The American Association for Clinical Chemistry (AACC) will host the Webinar “Making Smart Choices in Sample Handling and Processing: Preparing High-Quality Blood Specimens” on September 21 at 2:00pm Eastern. The webinar will last 90 minutes.
With laboratories under pressure to reduce costs by streamlining work processes, sample handling and preparation should be a prime target for improvement. There are several major considerations in this area. Does the laboratory accept serum samples, plasma or both? What types of specimens are used to validate molecular testing? And how does the laboratory manage hemolyzed samples?
The answers to these questions reflect choices that are made in the laboratory during a critical phase of the testing process—sample handling, preparation, and processing. Making smart choices during this phase of testing can increase efficiency and reduce error rates in the pre-analytical phase of testing: estimated to constitute as much as 50% of the errors made during the laboratory testing process.
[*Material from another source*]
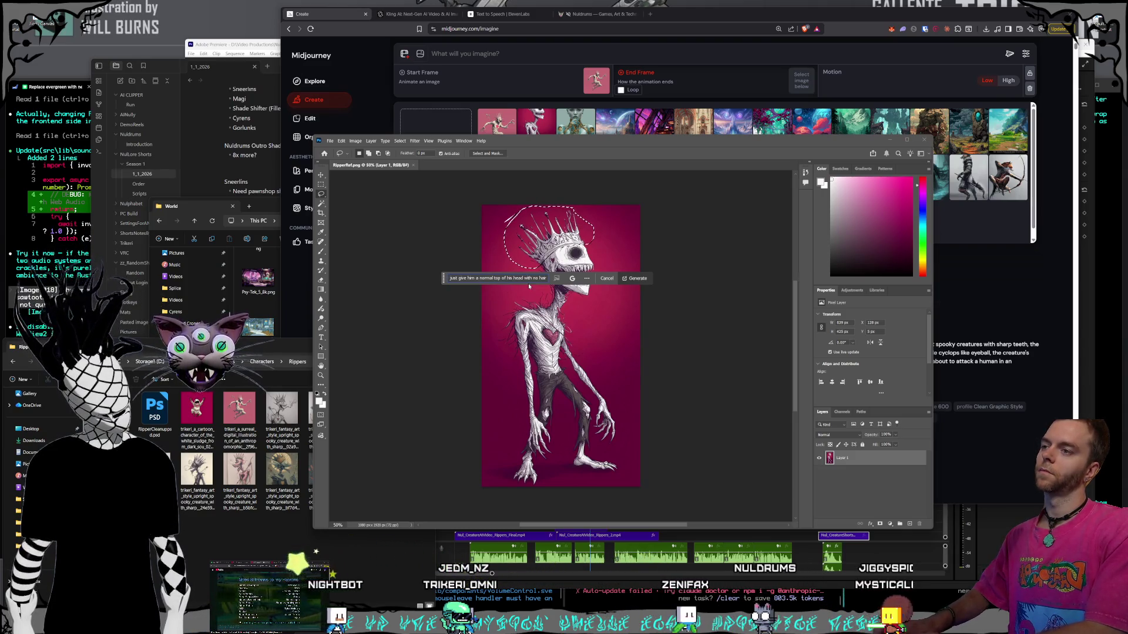
key("Return")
The Webinar will explain how the laboratory can make those smart choices in the sample handling process, covering topics including the factors involved in producing high-quality blood specimens, reducing or managing hemolysis, using the right sample matrix (plasma vs. serum), and understanding the nuances involved in the sample handling and processing of molecular testing technologies.
During this webinar, the expert panel will explain what laboratories can do to better understand the nuances of sample handling and preparation, as well as improve the quality of specimens before they are analyzed. In addition, the webinar will outline what is new in the expanded and updated version of the Clinical Laboratory Standards Institute’s (CLSI) H18-A4—Procedures for the Handling and Processing of Blood Specimens for Common Laboratory Tests; Approved Guideline—Fourth Edition (published in late 2010). The Chair of the committee that wrote the document will discuss how laboratories can use its extensive hemolysis table to determine how hemolysis affects certain analytes and highlight other valuable information.